▶ _Your task_
Beginning with the line containing "Irši, Iršu pagasts" and ending with the last line, repeat the records exactly.

::: The data :::

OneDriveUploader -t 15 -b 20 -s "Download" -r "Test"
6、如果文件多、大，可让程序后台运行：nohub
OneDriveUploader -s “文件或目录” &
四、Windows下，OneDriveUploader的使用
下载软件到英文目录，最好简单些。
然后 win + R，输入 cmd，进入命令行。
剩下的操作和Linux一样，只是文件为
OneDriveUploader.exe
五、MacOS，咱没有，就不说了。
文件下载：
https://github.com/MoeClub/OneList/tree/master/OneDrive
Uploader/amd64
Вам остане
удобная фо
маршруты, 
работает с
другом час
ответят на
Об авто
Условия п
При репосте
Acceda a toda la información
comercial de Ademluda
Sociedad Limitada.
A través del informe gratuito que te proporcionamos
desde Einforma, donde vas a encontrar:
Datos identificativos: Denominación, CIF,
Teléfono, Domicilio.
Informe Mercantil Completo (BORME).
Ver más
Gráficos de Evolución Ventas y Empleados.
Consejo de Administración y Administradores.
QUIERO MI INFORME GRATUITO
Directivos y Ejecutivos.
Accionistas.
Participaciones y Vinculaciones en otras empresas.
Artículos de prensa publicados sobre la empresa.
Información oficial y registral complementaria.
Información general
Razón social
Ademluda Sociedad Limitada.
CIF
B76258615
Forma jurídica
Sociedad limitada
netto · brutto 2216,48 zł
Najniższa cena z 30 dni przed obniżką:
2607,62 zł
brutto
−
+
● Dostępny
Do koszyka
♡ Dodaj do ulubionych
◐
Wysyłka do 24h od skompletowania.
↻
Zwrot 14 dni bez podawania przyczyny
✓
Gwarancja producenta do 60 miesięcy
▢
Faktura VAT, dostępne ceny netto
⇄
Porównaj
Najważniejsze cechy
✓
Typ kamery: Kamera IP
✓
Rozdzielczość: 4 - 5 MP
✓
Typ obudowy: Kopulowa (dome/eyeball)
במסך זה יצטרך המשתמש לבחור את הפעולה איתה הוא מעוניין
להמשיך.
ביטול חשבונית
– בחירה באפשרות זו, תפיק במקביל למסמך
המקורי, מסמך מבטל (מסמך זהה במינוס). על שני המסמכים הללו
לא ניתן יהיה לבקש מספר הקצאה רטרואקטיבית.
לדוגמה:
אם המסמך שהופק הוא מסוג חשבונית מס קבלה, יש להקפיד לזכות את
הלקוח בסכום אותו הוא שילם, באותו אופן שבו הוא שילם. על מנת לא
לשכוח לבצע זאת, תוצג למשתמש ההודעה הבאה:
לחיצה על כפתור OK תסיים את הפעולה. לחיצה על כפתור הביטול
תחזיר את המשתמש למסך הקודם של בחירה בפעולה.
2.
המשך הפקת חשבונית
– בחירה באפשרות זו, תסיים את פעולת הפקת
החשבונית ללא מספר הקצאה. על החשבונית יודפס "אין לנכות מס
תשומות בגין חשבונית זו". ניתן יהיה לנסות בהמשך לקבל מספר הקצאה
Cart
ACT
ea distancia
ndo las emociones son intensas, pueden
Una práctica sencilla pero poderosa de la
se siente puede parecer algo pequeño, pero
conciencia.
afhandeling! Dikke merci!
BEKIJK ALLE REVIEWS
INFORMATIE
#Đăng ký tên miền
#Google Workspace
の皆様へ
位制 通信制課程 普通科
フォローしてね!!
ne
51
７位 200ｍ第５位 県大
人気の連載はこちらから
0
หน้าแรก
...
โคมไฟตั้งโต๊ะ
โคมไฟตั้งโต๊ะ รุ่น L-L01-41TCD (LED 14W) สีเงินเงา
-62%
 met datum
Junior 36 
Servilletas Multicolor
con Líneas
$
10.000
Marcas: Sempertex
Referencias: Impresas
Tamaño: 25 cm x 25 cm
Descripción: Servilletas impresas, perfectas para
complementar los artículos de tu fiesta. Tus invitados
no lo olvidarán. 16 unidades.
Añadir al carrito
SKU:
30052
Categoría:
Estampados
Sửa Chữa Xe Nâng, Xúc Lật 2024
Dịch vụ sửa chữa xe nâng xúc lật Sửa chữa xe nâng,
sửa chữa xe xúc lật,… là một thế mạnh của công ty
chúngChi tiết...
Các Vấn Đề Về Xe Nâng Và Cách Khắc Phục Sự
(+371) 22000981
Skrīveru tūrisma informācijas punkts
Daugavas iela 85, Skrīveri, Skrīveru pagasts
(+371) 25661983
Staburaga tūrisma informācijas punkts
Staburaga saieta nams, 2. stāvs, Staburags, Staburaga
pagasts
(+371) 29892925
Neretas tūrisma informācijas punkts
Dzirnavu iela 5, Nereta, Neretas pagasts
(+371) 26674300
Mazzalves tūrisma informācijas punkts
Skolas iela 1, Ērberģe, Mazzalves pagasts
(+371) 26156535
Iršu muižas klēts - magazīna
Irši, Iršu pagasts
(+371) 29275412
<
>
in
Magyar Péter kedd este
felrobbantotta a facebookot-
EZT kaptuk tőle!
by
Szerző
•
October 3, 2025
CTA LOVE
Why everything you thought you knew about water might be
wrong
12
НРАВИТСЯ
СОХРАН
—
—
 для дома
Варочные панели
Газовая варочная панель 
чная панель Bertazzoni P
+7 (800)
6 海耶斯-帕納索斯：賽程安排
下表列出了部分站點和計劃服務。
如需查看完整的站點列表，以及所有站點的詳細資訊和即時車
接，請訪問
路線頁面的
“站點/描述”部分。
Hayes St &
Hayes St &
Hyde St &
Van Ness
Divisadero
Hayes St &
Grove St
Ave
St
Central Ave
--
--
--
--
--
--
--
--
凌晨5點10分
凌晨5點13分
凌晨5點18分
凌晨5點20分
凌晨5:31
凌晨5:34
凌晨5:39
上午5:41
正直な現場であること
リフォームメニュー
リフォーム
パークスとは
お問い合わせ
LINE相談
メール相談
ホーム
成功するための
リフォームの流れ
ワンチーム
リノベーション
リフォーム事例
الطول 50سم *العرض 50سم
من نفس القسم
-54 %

:::

▶ _Result of the exercise_
Irši, Iršu pagasts
(+371) 29275412
<
>
in
Magyar Péter kedd este
felrobbantotta a facebookot-
EZT kaptuk tőle!
by
Szerző
•
October 3, 2025
CTA LOVE
Why everything you thought you knew about water might be
wrong
12
НРАВИТСЯ
СОХРАН
—
—
 для дома
Варочные панели
Газовая варочная панель 
чная панель Bertazzoni P
+7 (800)
6 海耶斯-帕納索斯：賽程安排
下表列出了部分站點和計劃服務。
如需查看完整的站點列表，以及所有站點的詳細資訊和即時車
接，請訪問
路線頁面的
“站點/描述”部分。
Hayes St &
Hayes St &
Hyde St &
Van Ness
Divisadero
Hayes St &
Grove St
Ave
St
Central Ave
--
--
--
--
--
--
--
--
凌晨5點10分
凌晨5點13分
凌晨5點18分
凌晨5點20分
凌晨5:31
凌晨5:34
凌晨5:39
上午5:41
正直な現場であること
リフォームメニュー
リフォーム
パークスとは
お問い合わせ
LINE相談
メール相談
ホーム
成功するための
リフォームの流れ
ワンチーム
リノベーション
リフォーム事例
الطول 50سم *العرض 50سم
من نفس القسم
-54 %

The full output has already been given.